Instructions ▸
1. According to the sequencing excerpt, what mainly causes the noise inherent in the imaging system?
2. Decide whether each statement agrees with the sequencing excerpt. (a) In binary thresholding, pixels above the threshold are treated as "on." (b) Each flow cell is expected to hold about 16 million beads. (c) Several flow cells can be imaged at the same time.
3. Quote the sequencing excerpt between "Throughput: It is" and "steps in parallel.", inclusive.

Document text ▸
-------

Example 8 Localization of Signal Source in Image

There are two ways to localize the signal to the correct bead given the image of the signal dispersed by diffusion of pyrophosphate. The first method, binary thresholding, exploits the fact that the highest concentration of signal is at the bead surface (because as the pyrophosphate and ATP diffuse, their concentration decreases). In this method, a threshold is chosen above the overall noise level in a part of the image. All pixels above the threshold are considered “on” and the others are “off”. The resulting mask can be applied to a brightfield image of the beads to localize the signal to the beads. This method can cause false negatives if the signal is too disperse; and false positives around beads that contain homopolymer sequence matching the nucleotide currently entering the system. Taking multiple pictures in succession and integrating them to find an image that does not have too much dispersion can alleviate the former problem. The latter problem can be addressed by using 3′-prime capped oligos.

A second method is to use image deconvolution. Essentially, the observed image is the convolution of the actual point source image (i.e. the true image that is desired) and a point source function that blurs the image. This is equivalent to pixel by pixel multiplication of the point source function and the image in the Fourier domain. Thus deconvolution is the process of dividing the captured image by the point source function in the Fourier domain and subsequently taking the inverse Fourier transform. The point source function can be calculated by imaging a single bead at different time points. With a known “correct” image, the point source function can be derived from the captured image. Deconvolution in the absence of noise provides a perfect recreation of the original image. However, there is noise inherent in the imaging system (mostly due to the camera A/D conversion). As a result, only the spatial frequencies of the desired image whose values exceed the noise floor of the imaging system can be recovered. The amount of information recovered is a function of the signal to noise ratio. The system has been engineered such that the signal to noise ratio of the majority of the imaged data is above 2.

Example 9 Optics

A large area CCD or CMOS sensor can be used to capture the light signal by integrating photons over the course of the reaction. There can be multiple flow cells used, but only one flow cell will be imaged at a time. The optics magnification can be such that each bead will be represented by 2.5 pixels (to satisfy the Nyquist limit of 2+ε pixels/bead) and with an NA of >0.15 or f#<1/(2*NA)=3.3 to satisfy Albe's equation for image resolvability (d=4.5 um<1.22*0.560 um/NA===>NA>0.15). In one example, a 5.71 μmpixel, 10.1 megapixel Canon camera is used with a 3.2× magnification lens (3.2 mag*4.5 μm bead=14.4 cm image=2.5 pixels/bead). The lens in this example is implemented as a 1-5× prime macro lens on an SLR camera.

Example 10 Sequencing Cost and Throughput Analysis

Throughput: It is anticipated that each flow cell will hold about 1.6 million beads. The system is to be imaged every 0.1 s. It is expected that 0.05 s will be allowed for reagent delivery of 0.5 μL (this is well within the bounds of the syringe pumps). It is estimated that the total time for delivery, reaction, and washing is 6 s per base (this is an overestimation). Thus, four cycles (A, T, G, C) should take 24 s, including washes. On average this yields 2.5 bases per cycle yielding 600 megabases per hour (1600000 beads*2.5 bases/bead/24 seconds*3600 seconds/hour). Multiple flow cells are expected to further increase throughput by running the wash steps in parallel.

-------

Stored items from a collection

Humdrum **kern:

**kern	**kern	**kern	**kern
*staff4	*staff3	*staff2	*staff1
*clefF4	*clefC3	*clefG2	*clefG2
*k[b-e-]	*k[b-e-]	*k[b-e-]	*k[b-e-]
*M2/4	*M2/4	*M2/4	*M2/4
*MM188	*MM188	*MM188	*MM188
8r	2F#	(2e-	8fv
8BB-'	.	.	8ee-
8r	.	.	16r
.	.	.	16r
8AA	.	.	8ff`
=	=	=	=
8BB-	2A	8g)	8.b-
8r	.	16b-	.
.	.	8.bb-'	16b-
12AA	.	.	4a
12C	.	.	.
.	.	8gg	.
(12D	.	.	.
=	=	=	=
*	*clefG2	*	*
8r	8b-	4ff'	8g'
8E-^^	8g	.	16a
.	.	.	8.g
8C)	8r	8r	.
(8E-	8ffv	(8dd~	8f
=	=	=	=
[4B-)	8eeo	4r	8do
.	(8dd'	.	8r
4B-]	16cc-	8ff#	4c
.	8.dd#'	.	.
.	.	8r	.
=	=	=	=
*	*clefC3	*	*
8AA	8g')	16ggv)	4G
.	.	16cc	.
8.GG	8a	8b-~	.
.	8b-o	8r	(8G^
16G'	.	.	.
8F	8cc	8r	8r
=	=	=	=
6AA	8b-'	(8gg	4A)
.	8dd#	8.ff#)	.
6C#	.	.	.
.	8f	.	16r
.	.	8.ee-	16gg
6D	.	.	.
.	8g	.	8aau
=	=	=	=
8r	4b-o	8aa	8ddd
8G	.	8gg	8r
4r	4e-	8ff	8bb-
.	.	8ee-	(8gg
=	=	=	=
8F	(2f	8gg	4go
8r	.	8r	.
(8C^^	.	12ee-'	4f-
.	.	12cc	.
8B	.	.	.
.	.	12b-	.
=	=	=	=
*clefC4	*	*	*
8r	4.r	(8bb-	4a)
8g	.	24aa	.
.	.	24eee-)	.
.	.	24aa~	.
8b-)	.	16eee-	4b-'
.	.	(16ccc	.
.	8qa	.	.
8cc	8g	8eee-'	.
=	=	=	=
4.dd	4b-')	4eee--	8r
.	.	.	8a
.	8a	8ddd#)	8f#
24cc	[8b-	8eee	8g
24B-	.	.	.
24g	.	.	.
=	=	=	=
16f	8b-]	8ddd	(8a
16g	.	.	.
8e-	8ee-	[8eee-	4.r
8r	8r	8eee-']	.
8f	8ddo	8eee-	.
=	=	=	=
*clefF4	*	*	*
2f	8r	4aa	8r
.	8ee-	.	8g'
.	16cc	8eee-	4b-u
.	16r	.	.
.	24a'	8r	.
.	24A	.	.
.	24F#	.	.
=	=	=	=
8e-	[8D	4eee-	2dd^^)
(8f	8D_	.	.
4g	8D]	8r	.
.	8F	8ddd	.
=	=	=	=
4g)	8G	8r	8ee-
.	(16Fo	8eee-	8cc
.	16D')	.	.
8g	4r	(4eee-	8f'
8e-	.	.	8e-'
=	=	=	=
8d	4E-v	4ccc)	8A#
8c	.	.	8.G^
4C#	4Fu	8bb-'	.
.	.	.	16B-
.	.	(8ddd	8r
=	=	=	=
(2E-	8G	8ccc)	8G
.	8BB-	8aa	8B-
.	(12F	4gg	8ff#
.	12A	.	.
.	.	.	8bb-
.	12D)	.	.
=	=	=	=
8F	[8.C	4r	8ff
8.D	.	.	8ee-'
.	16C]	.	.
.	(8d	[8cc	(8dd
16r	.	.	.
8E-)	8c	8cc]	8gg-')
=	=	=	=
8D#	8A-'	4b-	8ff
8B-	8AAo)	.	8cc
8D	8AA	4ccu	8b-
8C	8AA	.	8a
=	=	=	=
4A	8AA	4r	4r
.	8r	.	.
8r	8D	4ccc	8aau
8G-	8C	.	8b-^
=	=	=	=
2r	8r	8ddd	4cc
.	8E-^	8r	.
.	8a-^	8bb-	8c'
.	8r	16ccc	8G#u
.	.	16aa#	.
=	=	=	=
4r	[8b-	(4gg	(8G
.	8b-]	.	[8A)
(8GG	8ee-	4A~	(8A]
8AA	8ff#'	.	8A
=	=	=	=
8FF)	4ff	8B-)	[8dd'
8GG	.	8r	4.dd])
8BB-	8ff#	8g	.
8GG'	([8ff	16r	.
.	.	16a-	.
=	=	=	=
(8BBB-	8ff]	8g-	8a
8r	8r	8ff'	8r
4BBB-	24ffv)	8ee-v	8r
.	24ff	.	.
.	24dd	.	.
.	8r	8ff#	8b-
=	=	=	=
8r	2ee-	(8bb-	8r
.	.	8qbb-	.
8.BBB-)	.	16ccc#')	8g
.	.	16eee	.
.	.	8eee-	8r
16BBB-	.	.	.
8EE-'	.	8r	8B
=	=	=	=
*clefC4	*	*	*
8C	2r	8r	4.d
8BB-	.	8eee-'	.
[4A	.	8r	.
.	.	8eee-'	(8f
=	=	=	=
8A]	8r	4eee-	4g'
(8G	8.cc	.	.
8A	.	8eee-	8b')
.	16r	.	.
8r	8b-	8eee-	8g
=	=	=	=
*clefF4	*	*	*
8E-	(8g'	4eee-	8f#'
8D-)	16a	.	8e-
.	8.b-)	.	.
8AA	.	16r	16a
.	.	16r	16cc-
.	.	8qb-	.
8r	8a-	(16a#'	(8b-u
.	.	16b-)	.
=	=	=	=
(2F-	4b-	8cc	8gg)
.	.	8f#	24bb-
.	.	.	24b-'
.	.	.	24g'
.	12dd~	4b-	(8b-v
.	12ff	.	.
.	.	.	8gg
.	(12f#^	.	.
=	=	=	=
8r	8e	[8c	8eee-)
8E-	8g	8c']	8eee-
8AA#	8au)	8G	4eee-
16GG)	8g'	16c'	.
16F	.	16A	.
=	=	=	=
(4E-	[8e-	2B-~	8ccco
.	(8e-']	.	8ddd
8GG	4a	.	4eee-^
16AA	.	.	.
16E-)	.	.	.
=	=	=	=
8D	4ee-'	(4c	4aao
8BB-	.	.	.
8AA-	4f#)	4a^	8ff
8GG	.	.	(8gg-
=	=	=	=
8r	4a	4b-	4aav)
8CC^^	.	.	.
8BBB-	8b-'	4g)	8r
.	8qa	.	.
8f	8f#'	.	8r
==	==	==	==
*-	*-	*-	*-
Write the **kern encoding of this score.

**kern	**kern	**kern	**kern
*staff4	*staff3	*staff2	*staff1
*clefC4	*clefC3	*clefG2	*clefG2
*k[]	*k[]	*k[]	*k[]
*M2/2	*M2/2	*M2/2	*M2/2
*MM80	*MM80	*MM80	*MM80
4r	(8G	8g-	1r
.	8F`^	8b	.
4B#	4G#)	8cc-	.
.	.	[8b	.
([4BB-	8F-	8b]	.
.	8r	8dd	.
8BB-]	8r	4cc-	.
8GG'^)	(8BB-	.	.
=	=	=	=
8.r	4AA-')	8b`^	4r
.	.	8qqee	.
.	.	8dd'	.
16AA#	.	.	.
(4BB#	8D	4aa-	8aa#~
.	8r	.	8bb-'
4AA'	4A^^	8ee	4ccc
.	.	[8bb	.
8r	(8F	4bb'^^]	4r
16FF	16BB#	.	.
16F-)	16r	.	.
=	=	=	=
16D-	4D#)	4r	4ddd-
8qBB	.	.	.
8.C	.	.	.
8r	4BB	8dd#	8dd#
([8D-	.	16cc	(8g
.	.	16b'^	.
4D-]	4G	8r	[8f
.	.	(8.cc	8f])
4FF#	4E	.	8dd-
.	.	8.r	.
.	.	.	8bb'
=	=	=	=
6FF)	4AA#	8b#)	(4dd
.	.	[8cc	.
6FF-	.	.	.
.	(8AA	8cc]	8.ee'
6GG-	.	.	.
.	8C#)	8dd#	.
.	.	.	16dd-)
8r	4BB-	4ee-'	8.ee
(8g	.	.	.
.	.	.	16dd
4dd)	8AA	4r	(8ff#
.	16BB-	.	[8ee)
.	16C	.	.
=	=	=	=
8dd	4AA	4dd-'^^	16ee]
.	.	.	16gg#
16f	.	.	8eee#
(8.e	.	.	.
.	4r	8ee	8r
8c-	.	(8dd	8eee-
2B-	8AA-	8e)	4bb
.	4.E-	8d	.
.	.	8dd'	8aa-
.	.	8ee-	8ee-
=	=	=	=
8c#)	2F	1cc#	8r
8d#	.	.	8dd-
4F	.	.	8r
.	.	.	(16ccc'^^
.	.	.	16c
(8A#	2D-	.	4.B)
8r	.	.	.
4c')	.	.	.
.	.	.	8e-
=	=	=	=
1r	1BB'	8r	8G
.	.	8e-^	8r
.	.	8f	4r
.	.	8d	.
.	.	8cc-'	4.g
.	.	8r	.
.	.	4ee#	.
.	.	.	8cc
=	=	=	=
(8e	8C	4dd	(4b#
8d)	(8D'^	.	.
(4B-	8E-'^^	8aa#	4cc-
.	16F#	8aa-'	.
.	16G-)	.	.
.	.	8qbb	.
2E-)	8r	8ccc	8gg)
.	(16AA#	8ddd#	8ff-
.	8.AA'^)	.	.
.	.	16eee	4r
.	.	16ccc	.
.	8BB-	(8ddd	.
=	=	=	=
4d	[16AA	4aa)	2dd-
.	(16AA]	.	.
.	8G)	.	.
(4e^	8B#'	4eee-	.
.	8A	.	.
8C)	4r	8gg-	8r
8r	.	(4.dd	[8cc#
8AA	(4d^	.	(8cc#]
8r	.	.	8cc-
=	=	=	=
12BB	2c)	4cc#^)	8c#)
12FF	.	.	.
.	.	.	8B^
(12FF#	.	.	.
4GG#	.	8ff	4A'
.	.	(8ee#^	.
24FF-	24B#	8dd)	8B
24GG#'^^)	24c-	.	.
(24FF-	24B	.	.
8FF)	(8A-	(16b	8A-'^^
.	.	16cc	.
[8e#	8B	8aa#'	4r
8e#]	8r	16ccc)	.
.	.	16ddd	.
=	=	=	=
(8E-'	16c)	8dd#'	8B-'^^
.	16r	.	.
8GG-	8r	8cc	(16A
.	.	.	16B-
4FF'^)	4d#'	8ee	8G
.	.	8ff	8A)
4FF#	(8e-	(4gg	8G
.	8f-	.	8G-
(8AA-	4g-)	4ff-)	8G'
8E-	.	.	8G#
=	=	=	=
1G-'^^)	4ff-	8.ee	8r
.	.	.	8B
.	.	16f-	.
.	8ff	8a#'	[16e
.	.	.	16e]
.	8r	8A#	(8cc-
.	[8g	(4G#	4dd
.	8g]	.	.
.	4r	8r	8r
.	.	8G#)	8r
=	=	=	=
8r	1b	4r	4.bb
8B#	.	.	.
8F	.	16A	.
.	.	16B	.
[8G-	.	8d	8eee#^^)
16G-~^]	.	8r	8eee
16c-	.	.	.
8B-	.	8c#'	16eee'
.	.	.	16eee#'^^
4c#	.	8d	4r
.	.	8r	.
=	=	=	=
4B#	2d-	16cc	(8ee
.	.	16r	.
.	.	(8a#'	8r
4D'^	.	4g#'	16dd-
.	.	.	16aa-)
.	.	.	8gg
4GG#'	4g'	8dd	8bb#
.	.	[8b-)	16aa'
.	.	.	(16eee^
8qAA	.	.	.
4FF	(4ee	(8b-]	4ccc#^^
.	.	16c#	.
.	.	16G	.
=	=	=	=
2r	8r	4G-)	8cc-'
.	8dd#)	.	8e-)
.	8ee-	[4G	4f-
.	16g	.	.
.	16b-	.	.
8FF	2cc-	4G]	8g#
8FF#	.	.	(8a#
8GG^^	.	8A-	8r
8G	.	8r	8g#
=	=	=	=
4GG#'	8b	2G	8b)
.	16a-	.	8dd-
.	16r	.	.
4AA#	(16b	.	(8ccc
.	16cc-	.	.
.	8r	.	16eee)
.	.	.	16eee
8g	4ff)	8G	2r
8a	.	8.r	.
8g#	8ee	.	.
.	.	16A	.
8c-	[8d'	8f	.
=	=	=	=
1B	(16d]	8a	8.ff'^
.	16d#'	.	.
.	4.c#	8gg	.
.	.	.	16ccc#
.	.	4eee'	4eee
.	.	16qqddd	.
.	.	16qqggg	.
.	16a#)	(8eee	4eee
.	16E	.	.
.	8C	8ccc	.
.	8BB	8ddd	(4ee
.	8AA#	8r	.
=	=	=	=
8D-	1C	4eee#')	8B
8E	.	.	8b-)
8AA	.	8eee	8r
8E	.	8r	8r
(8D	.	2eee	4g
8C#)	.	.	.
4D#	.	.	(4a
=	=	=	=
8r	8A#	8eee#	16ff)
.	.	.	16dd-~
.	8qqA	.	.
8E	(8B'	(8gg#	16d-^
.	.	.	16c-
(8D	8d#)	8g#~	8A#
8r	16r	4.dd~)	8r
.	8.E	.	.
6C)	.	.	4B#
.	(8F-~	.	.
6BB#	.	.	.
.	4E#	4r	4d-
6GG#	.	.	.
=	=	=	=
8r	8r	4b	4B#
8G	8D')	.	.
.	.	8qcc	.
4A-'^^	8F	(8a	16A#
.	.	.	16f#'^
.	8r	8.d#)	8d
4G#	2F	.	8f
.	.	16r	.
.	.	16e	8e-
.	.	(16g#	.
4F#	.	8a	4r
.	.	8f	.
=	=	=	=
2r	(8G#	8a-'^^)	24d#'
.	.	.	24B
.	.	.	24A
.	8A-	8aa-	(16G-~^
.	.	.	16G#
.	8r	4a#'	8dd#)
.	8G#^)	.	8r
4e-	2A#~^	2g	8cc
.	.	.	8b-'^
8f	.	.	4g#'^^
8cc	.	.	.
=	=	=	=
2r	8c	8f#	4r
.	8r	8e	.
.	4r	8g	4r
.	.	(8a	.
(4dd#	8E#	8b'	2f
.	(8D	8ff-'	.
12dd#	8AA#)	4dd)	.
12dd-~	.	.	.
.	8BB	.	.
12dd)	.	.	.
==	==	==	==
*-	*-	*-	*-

-------

Per-task answers ▸
1. The camera A/D conversion.

2.
(a) Yes: "All pixels above the threshold are considered “on” and the others are “off”."
(b) No: "each flow cell will hold about 1.6 million beads"
(c) No: "only one flow cell will be imaged at a time"

3.
Throughput: It is anticipated that each flow cell will hold about 1.6 million beads. The system is to be imaged every 0.1 s. It is expected that 0.05 s will be allowed for reagent delivery of 0.5 μL (this is well within the bounds of the syringe pumps). It is estimated that the total time for delivery, reaction, and washing is 6 s per base (this is an overestimation). Thus, four cycles (A, T, G, C) should take 24 s, including washes. On average this yields 2.5 bases per cycle yielding 600 megabases per hour (1600000 beads*2.5 bases/bead/24 seconds*3600 seconds/hour). Multiple flow cells are expected to further increase throughput by running the wash steps in parallel.